It can be hard to make decisions at a startup. Things change, and the tools you choose today may not work tomorrow. 

When I first joined my startup, I was thrown into a messy codebase written by offshore contractors. We were using 50+ Postgres stored procedures without version control. We had over 200 Azure Data Factory pipelines but only used about a dozen. It was a nightmare.

I spent months wrestling with these tools, only to learn there was no incentive to change them at the time. We had to wait for a new window of opportunity to improve things. It was a harsh lesson as a young developer: you can’t always change tools mid-project. Sometimes, you have to make do with what you have.

I. Dealing with changing requirements

When we launched our first product, it didn’t make enough money. So, we had to pivot to a new idea. This allowed us to improve our architecture.

Initially, we thought we would use unstructured data, so we chose Elastic Search, a NoSQL database used for text search. We built all of our production APIs around it. But, as we learned more about the data, we realized our structure needed to be simplified. We merged many SQL tables into a massive JSON document, which we queried from Elastic.

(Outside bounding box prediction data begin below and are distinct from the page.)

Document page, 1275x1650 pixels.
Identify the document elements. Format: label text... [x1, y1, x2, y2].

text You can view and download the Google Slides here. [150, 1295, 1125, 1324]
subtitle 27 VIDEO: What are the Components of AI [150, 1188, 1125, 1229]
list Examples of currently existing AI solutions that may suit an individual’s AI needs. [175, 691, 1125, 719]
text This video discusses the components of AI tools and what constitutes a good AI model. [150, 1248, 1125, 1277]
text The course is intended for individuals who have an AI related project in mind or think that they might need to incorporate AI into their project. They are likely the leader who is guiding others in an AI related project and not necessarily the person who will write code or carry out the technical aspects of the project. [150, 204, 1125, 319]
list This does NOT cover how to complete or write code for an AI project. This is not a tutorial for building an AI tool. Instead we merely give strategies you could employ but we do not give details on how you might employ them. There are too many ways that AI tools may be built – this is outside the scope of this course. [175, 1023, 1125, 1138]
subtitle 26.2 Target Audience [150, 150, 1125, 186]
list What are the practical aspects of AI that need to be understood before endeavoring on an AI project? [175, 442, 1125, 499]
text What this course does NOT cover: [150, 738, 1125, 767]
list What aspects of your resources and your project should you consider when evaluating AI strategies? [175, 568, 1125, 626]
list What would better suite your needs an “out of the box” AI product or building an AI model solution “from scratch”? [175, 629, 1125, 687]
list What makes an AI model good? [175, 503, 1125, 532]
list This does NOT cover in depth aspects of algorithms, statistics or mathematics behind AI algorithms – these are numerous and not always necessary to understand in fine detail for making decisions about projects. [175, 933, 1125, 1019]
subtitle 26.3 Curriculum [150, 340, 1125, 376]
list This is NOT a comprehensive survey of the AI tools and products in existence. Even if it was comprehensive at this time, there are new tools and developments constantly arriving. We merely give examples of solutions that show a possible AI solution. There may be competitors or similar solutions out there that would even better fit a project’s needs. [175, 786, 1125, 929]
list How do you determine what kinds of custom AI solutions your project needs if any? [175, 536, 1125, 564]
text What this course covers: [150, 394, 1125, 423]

Once we recognized our mistake, we reverted to structured data, splitting the JSON document into multiple tables. Although a traditional SQL database was better, we had built all our APIs around it. Making it hard to switch.

This taught me that while it’s essential to adapt to changing requirements, it’s crucial to consider the long-term impact of architectural decisions. Some tools APIs, like Elastic, can be harder to change than if we had gone with a more flexible database like Postgres or Snowflake.

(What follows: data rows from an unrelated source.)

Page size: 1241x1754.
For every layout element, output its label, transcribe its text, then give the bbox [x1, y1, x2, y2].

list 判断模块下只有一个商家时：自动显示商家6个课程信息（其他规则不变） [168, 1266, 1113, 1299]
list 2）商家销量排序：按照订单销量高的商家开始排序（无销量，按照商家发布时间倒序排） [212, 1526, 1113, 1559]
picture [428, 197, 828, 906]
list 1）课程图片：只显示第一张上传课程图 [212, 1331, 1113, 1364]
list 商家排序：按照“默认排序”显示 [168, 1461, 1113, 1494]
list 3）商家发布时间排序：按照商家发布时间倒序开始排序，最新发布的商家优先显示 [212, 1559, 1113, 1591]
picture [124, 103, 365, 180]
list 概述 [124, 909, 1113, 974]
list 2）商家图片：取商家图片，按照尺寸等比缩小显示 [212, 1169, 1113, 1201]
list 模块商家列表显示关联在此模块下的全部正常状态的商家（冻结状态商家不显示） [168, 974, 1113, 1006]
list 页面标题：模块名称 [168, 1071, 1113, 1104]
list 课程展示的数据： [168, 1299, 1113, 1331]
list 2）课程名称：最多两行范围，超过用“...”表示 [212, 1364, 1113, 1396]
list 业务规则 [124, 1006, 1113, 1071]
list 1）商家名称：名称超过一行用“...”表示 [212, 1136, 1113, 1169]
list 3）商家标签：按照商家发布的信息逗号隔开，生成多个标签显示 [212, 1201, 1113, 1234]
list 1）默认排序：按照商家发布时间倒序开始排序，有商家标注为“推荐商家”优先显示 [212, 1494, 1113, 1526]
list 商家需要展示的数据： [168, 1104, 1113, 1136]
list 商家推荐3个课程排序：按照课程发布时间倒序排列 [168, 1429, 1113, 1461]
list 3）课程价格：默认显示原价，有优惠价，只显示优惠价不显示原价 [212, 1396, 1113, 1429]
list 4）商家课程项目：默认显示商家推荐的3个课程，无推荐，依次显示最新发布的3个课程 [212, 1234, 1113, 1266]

II. Refactoring vs. New Tools

Our data team faced a similar issue. We needed version control for our offshore team’s work. I suggested we move to DBT and Airflow for version control. We eventually adopted DBT but stuck with Azure Data Factory.

Our initial experience with Azure Data Factory was frustrating because of poorly structured code. But we realized the tool wasn’t the problem; it was how we used it. 

We chose to refactor our code and make better use of ADF. Moving to DBT early in the product launch was a good decision since we could start fresh. But with ADF, we had to improve what we had.

This taught me a crucial lesson: sometimes, it’s better to refactor and optimize existing tools rather than switch to new ones.

III. Focus on shipping features

Over the past two years, I’ve realized that if you’re building a startup, you can’t spend too much time debating what tools to use or constantly refactoring your codebase. It’s almost always better to focus on shipping new features and taking advantage of newer projects to introduce new tools. 

Most clients don’t care if you’re running on the “modern data stack.” They care the product works. Even though it’s easy to fall in love with tools as developers, tools by themselves are not a panacea.

This is a harsh lesson to learn, but it gives you the freedom to spend the time solving the problems that matter. Tools are essential, but the real value lies in solving problems for the people paying you.